Bölge toplantısında proje uzmanları tarafından STK – Baro İşbirliği, proje kapsamındaki çalışmalar, merkezlerin görünürlüğü ve yeni dönemden beklentiler alanlarında sunumlar gerçekleştirildi.
Etkinliğin ikinci yarısında katılımcı STK ve Baro temsilcilerinin tematik alanlarda görüş ve katkıları alındı. Bu çerçevede STK ve Barolar arası yerel koordinasyon ile merkezleri görünür kılmak temalarında grup çalışmaları gerçekleştirildi. Tematik çalışmalarda proje pilot illerinden toplantıya katılan katılımcılar bir yandan proje ekibine proje hakkında sorularını iletirken diğer yandan grup temalarında görüşlerini aktardılar.

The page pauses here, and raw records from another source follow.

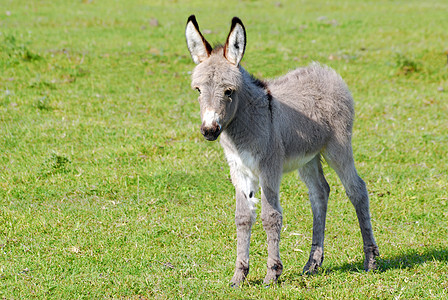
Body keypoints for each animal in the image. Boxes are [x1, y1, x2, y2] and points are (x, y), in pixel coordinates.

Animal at [185, 15, 378, 286]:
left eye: (229, 91)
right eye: (198, 90)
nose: (209, 130)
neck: (246, 123)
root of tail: (326, 71)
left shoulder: (269, 167)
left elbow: (270, 216)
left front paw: (272, 274)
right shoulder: (239, 169)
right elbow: (242, 218)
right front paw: (239, 276)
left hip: (337, 148)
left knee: (356, 190)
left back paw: (370, 260)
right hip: (308, 158)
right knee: (320, 193)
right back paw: (312, 264)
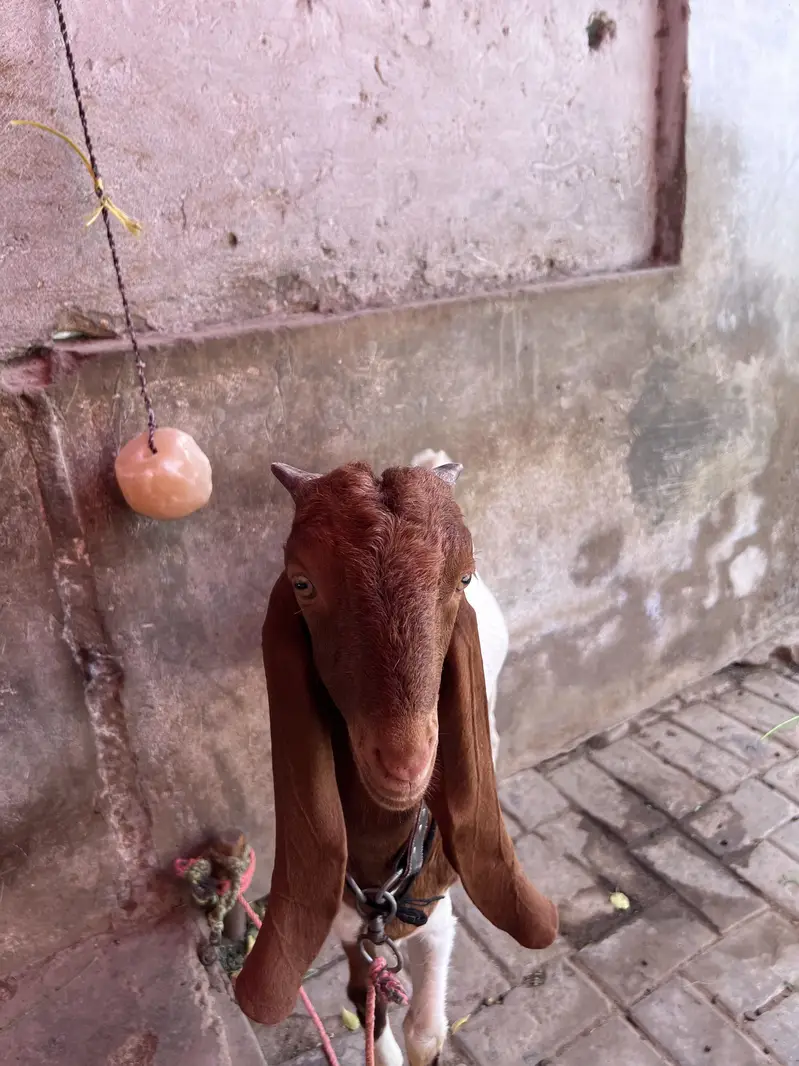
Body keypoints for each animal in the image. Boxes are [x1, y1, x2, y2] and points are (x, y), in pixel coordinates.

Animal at [235, 456, 558, 1066]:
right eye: (303, 583)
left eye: (463, 578)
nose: (406, 762)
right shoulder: (350, 931)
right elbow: (367, 1004)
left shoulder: (436, 918)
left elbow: (426, 1031)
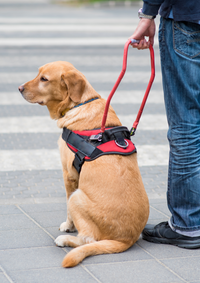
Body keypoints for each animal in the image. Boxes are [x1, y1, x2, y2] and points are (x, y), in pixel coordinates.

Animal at [18, 61, 149, 268]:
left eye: (44, 79)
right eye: (38, 74)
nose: (19, 88)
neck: (79, 103)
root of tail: (125, 240)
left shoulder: (69, 175)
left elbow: (68, 212)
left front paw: (68, 227)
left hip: (77, 198)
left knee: (88, 239)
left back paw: (65, 240)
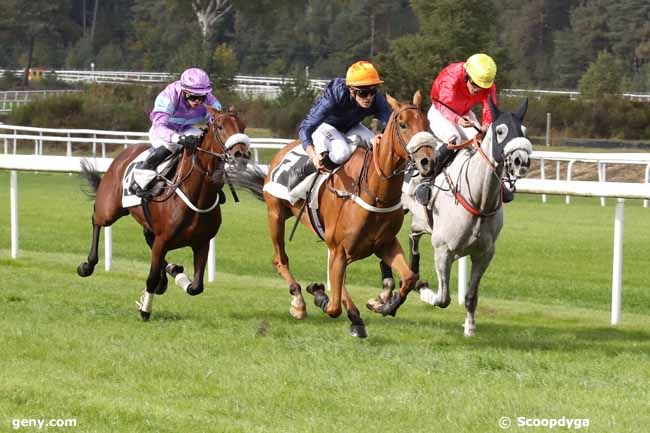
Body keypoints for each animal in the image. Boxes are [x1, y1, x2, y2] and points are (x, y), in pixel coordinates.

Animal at [75, 106, 248, 318]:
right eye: (221, 126)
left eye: (242, 126)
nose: (241, 154)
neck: (196, 193)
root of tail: (124, 154)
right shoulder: (164, 239)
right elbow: (150, 277)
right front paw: (145, 309)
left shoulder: (202, 242)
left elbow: (196, 287)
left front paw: (177, 275)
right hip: (109, 209)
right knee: (97, 221)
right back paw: (87, 265)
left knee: (148, 238)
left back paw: (169, 273)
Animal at [228, 92, 436, 338]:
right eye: (403, 124)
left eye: (427, 124)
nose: (427, 161)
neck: (373, 192)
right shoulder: (339, 248)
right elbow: (334, 306)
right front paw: (321, 296)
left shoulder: (384, 244)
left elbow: (409, 277)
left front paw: (385, 305)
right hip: (275, 213)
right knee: (280, 259)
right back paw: (299, 301)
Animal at [370, 98, 532, 338]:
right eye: (500, 131)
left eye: (524, 130)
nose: (522, 161)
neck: (478, 198)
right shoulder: (443, 250)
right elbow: (442, 298)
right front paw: (423, 289)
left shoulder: (484, 254)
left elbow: (470, 296)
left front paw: (469, 328)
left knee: (412, 241)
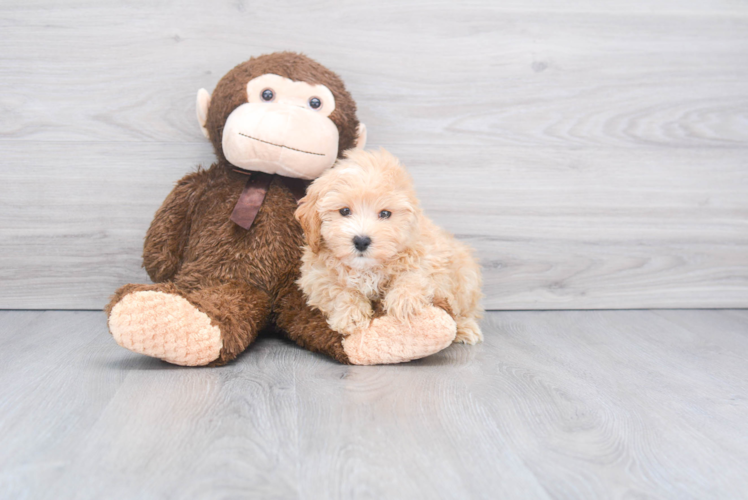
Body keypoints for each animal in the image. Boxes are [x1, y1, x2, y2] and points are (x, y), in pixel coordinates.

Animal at [296, 147, 482, 344]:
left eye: (385, 214)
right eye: (344, 211)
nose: (361, 241)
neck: (366, 269)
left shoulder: (431, 256)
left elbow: (416, 274)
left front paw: (404, 300)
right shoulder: (315, 277)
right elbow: (337, 290)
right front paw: (351, 314)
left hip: (465, 275)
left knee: (460, 308)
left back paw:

Türkiye’de Adalete Erişim için Adli Yardım Uygulamalarının Geliştirilmesine Destek Projesi (ILAP) Faz II Hakkında:
İsveç Uluslararası Kalkınma İşbirliği Ajansı finansmanıyla Adalet Bakanlığı, Türkiye Barolar Birliği ve Birleşmiş Milletler Kalkınma Programı tarafından uygulanan proje ile toplumsal cinsiyet temelli şiddete karşı adli yardım uygulamalarının geliştirilmesi amaçlanıyor.
Projede, etkin ve nitelikli adli yardım hizmetleri konusunda gerekli iyileştirme için başlıca dört alana odaklanılmaktadır. Bunlar, 1) Paydaşlar arası koordinasyon, 2) Hizmet sunumu için yapılandırılmış sistem, 3) Hizmet sağlayıcıların kapasitesinin geliştirilmesi 4) Adli yardım hizmetlerinde performans yönetimi ve değerlendirme mekanizmalarına ilişkin farkındalığın artırılmasıdır.
ILA Projesinde 7 ilde (Antalya, Balıkesir, Denizli, Mardin, Nevşehir, Samsun, Rize) Baro ve toplumsal cinsiyet temelli şiddetle ilgili çalışan STK’ların koordinasyonunun artırılması için ihtiyaç analizleri, ağ kurma ve işbirliği etkinliklerinin yanında adli yardım hizmetlerinin etkin şekilde karşılanabilmesi için şiddet mağdurlarına adli destek verecek merkezlerin kurulması sağlanacaktır. Ayrıca Avukatların toplumsal cinsiyet temelli şiddete karşı kapasitesinin artırılması amacıyla ihtiyaca özel eğitim programları uygulanacak ve baroların, adli yardım hizmetlerine ilişkin performans kriterleri ve değerlendirme mekanizması ile CMK avukatlarının görevlendirilmesine ilişkin otomasyon sistemi güçlendirilecektir.